The first part of this section will show us how to install a new program in our UNIX environment, and the second part will let us practice using **Popen** to script the execution of BLAST.

### Installing BLAST
I suspect most everyone here is accustomed to using the NCBI BLAST web interface, but it's just another program, whether it's running on an NCBI web server, or on our laptops. First we will install BLAST locally, such that we have ready access to it from anywhere on our computers.

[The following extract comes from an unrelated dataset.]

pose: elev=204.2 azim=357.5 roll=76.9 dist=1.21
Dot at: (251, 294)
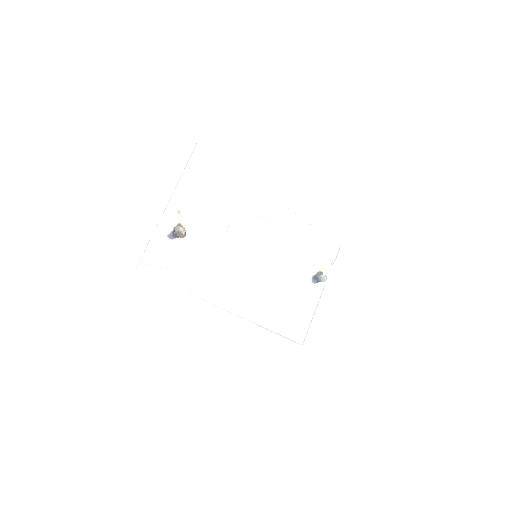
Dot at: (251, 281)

In the PythonCourse/ProgramFiles directory, there is a tar.gz file containing the BLAST executable for your platform. The .tar.gz file extension tells us that the file has been archived (the .tar part) and compressed (the .gz part). The UNIX command to uncompress and expand the file is:

**tar -zxvf [filename]**

And we can tell **tar** where to dump the output with the **-C** option, like so:

**tar -zxvf [filename] -C [output directory]**

Within the BLAST folder, We've got a ChangeLog file that will tell us what version of BLAST we've got, a doc directory with documentation, a data directory with the various matrices to use for esimating substituion rates, and then the *bin* directory. *bin* stands for binary, and directories named *bin* are conventionally used to store executable binary files. Try typing **which less** on a terminal and you will see that **less**, just like all your terminal commands (**ls**, **mv**, **cat**, etc), is actually an executable binary, probably in a directory like */usr/bin*. 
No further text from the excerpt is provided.